Really Enjoyed this post from the MLC Blog -

I will copy/paste most of it b/c I really enjoyed it and it really speaks to a lot of my situation (as a Civ player, a gamer, a Southern man, and a beard wearer)

For the past two years I’ve flirted with the idea of purchasing a video game system. I once had Sid Meir’s Civilization for my then new PlayStation 2 and played it for hours on end. When I turned 25, I decided it was time to put away video games and devote myself to more manly hobbies like playing the banjo and reading The National Review. Eventually though, I started to miss my PlayStation and the hours spent in a TV glow coma. I still haven’t decided whether to buy a system or not, so, naturally, I spent some time searching for counsel in MLC’s stacks.

To get a historical perspective on how a southern man should spend his leisure hours, I went straight to Bertram Wyatt-Brown’s Southern Honor: Ethics and Behavior in the Old South. Brown argues the southern notion of honor created the foundation for all institutions, most notably, masculinity. Brown explains a typical southern man spent his down time by gambling, drinking, and fighting.
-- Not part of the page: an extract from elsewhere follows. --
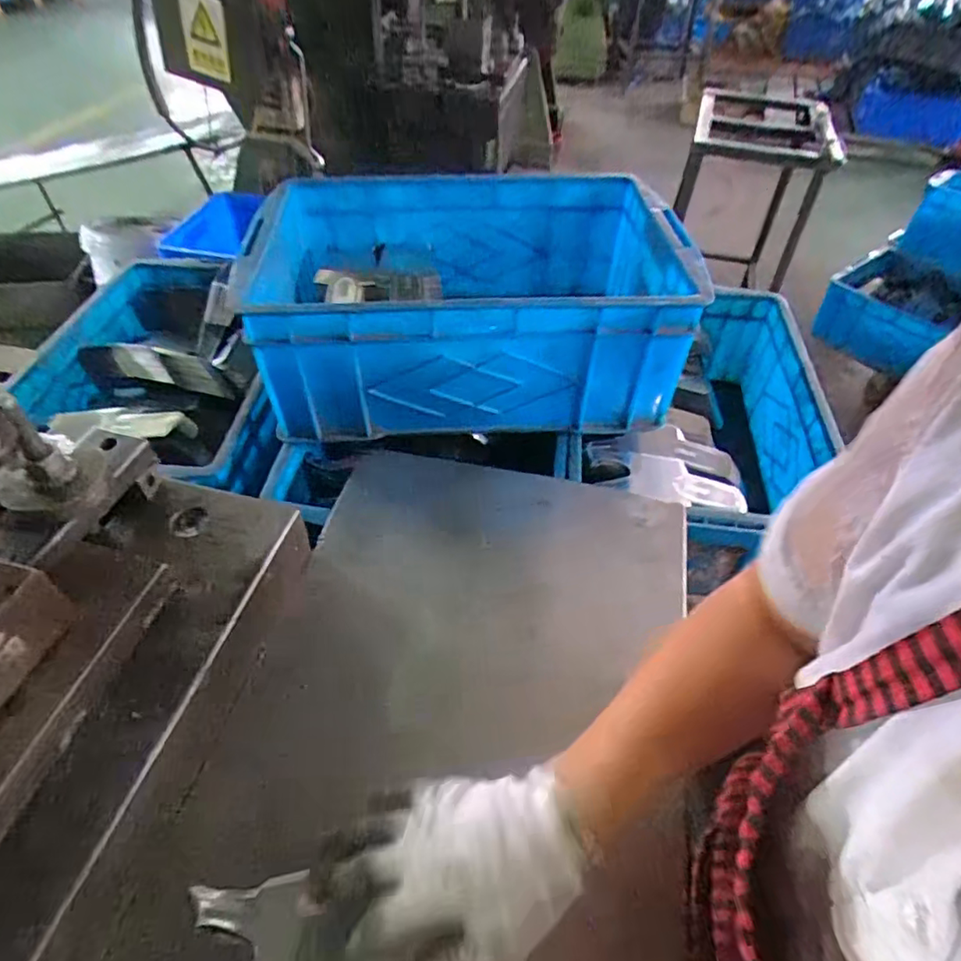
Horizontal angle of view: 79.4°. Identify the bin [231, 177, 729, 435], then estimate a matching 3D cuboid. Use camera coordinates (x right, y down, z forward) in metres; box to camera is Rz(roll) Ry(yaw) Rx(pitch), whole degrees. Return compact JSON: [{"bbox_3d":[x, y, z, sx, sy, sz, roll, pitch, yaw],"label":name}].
[{"bbox_3d":[-0.024,-0.213,0.693,0.451,0.182,0.305,-2,48,-5],"label":"bin"}]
What’s striking is that the leisure activities of this time were so much more, what’s the word, serious? To die in a game of Mortal Combat is one thing but to get your eye gouged out during a fight is quite another. And, ultimately, that’s why video games are unsatisfactory: they lack the visceral experience of a good eye gouging. Given this, I don’t see Nathaniel B. Forrest getting too worked up over a game of Wii Tennis.

In order to save some time let’s see what Dr. Freud might say about the Xbox360. Freud, of course, does not discuss video games but he does share opinions on why children participate in activities known as “play” (play being a key word here because we do indeed “play” video games rather than “work” them). Freud notes that “children repeat in their play everything that has made a great impression on them in actual life, that they thereby ab-reach the strength of the impression and so to speak make themselves masters of the situation”(643). So, Freud would probably argue the pleasure gained from conquering a video game is an extension of a childish desire to control our lives.